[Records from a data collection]
==================================================

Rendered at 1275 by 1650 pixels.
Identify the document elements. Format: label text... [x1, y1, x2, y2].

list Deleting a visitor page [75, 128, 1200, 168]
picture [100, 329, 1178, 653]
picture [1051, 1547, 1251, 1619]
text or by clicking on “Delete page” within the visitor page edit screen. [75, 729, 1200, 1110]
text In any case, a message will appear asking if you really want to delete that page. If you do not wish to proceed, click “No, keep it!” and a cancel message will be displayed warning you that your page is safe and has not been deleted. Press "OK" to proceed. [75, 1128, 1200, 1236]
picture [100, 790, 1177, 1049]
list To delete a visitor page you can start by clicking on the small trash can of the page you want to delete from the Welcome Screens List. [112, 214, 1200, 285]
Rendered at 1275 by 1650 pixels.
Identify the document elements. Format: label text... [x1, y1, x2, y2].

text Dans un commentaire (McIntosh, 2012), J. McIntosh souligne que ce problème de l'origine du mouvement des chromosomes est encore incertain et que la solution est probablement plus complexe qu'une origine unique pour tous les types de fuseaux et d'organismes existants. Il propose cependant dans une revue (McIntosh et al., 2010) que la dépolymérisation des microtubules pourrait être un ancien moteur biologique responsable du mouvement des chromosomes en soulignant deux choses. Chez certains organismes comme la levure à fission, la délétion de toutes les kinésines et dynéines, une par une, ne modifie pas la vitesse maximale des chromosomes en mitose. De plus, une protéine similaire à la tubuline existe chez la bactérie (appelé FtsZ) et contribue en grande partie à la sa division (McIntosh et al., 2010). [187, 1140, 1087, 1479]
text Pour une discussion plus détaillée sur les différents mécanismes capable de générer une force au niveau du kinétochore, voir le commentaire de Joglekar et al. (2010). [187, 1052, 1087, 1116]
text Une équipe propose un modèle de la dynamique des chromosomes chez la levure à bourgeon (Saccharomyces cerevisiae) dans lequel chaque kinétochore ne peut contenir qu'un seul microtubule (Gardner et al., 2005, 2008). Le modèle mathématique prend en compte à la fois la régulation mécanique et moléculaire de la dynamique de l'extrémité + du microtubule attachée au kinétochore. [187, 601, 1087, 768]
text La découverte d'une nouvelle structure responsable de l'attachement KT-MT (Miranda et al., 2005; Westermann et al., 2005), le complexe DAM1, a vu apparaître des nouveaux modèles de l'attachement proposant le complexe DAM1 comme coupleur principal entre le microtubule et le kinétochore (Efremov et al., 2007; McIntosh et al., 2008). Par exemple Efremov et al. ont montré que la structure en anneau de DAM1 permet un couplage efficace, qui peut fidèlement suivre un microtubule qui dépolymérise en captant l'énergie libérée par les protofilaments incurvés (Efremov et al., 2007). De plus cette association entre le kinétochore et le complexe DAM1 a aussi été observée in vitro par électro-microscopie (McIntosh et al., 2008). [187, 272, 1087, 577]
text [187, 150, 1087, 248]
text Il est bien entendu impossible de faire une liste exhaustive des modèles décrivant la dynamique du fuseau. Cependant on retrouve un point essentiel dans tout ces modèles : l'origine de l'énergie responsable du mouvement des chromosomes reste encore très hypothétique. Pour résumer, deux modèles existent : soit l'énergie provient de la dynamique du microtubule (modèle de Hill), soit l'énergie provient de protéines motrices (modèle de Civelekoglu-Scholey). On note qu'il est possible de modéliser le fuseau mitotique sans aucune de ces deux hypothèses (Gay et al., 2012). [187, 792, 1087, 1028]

==================================================

Tally each line above that includes "clicking". Reply with the total only.

(Problem solution):
2